**** Given entries
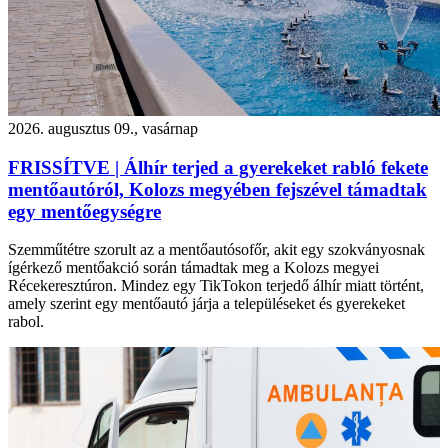
2026. augusztus 09., vasárnap
FRISSÍTVE | Álhír terjed a gyerekeket rabló fekete
mentőautóról, Kolozs megyében fejszével támadtak
egy mentőegységre
Szemműtétre szorult az a mentőautósofőr, akit egy szokványosnak
ígérkező mentőakció során támadtak meg a Kolozs megyei
Récekeresztúron. Mindez egy TikTokon terjedő álhír miatt történt,
amely szerint egy mentőautó járja a településeket és gyerekeket
rabol.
********
Rewrite these lines with "TikTokon" switched to "Facebookon" and everything else left unchanged, omitting the pictures.

2026. augusztus 09., vasárnap
FRISSÍTVE | Álhír terjed a gyerekeket rabló fekete
mentőautóról, Kolozs megyében fejszével támadtak
egy mentőegységre
Szemműtétre szorult az a mentőautósofőr, akit egy szokványosnak
ígérkező mentőakció során támadtak meg a Kolozs megyei
Récekeresztúron. Mindez egy Facebookon terjedő álhír miatt történt,
amely szerint egy mentőautó járja a településeket és gyerekeket
rabol.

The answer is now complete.